◆ Task inputs
· · · · · · ·

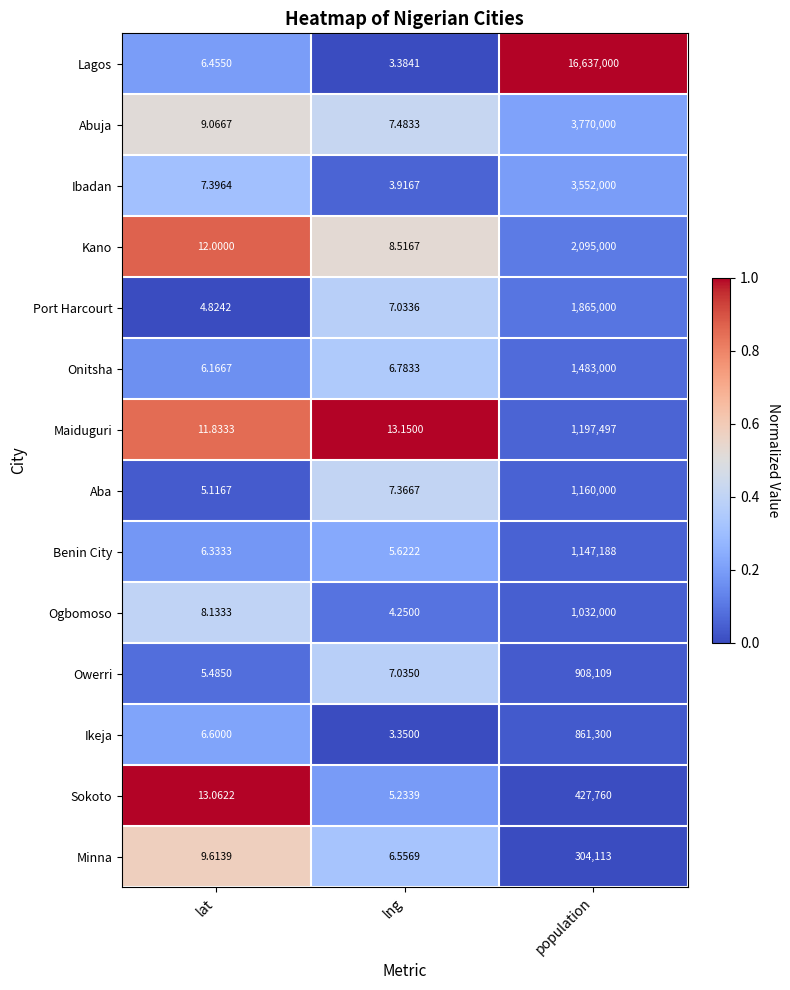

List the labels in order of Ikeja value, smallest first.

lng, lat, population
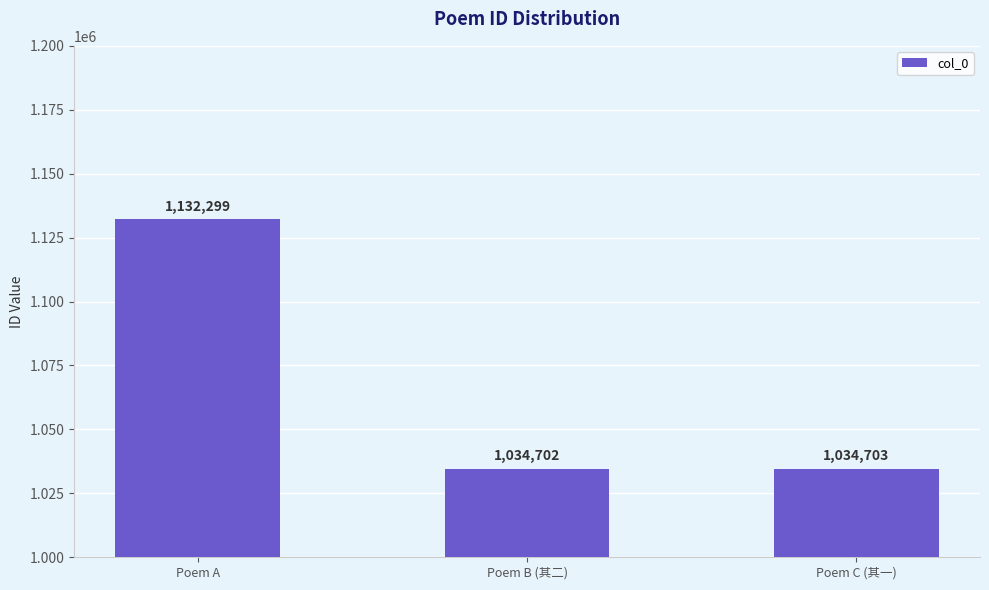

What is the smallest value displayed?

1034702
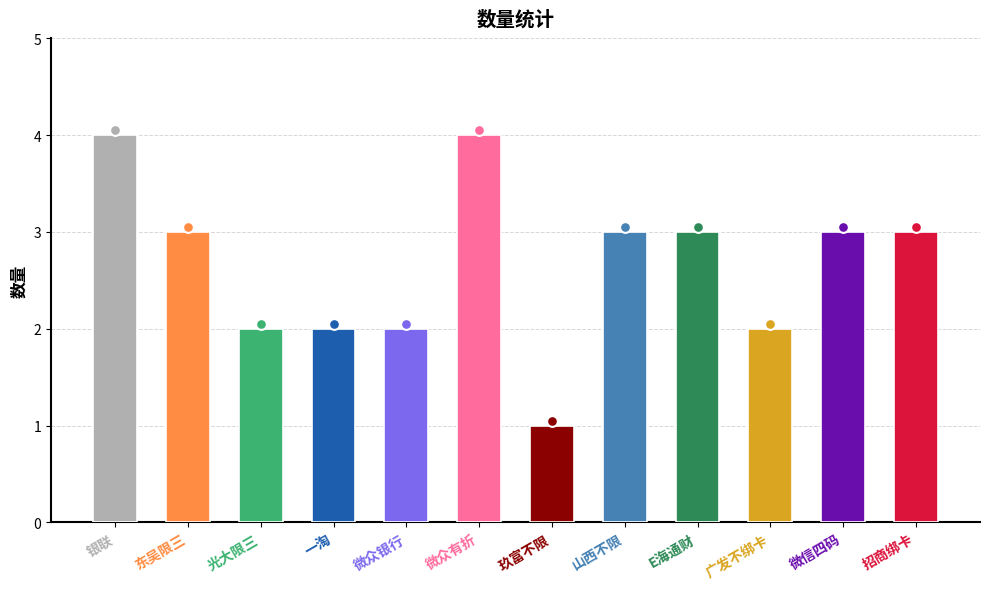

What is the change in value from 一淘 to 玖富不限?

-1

· · · · · · ·

Return each line of the rows above that contains the word "What", copying every such line unchanged.

◆ Output
What is the smallest value displayed?
What is the change in value from 一淘 to 玖富不限?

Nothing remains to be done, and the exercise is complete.